Adolfo Bioy Casares relata la tarde del fallecimiento de Jorge Luis Borges en Ginebra


«Después de almorzar en La Biela con Francis Korn, decidí ir hasta el kiosco de Ayacucho y Alvear para ver si tenía 'Un experimento con el tiempo'; quería un ejemplar de reserva.
Un individuo joven, con cara de pájaro, que después supe que era el autor de un estudió sobre las Eddad que me mandaron hace meses, me saludó y me dijo, como excusándose: "Hoy es un día especial". Cuando por segunda vez dijo esa frase, le pregunté "¿Por qué?". "Porque falleció Borges. Esta tarde murió en Ginebra", fueron sus exactas palabras. Seguí mi camino.

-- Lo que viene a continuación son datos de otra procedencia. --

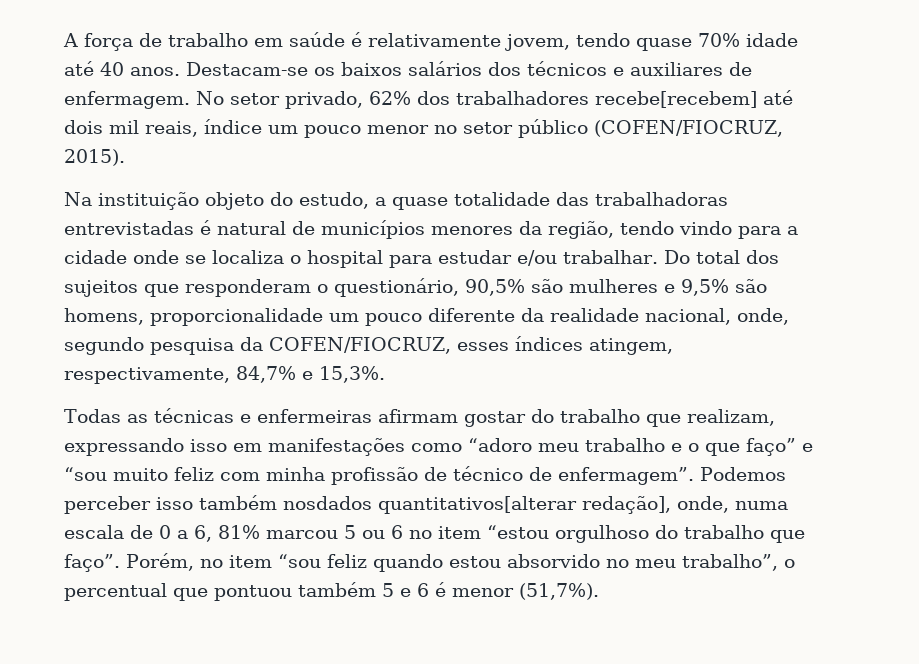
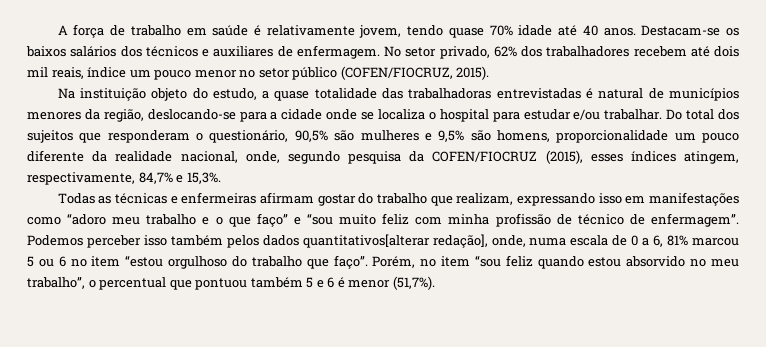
[595,91,757,108] recebe[recebem] -> [633,46,687,57] recebem
[620,221,732,235] tendo vindo -> [147,109,236,120] deslocando-se
[269,337,451,354] COFEN/FIOCRUZ, -> [432,150,583,164] COFEN/FIOCRUZ (2015),
[283,496,372,510] nosdados -> [226,235,299,248] pelos dados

Pasé por el quiosco. Fui a otro de Callao y Quintana, sintiendo que eran mis primeros pasos en un mundo sin Borges. Que a pesar de verlo tan poco últimamente yo no había perdido la costumbre de pensar: «Tengo que contarle esto. Esto le va a gustar. Esto le va a parecer una estupidez». Pensé: «Nuestra vida transcurre por corredores entre biombos.
Estamos cerca unos de otros, pero incomunicados. Cuando Borges me dijo por teléfono desde Ginebra que no iba a volver y se le quebró la voz y cortó, ¿cómo no entendí que estaba pensando en su muerte? Nunca la creemos tan cercana. La verdad es que actuamos como si fuéramos inmortales.
Quizá no pueda uno vivir de otra manera. Irse a morir a una ciudad lejana tal vez no sea tan inexplicable. Cuando me he sentido muy enfermo a veces deseé estar solo: como si la enfermedad y la muerte fueran vergonzosas, algo que uno quiere ocultar».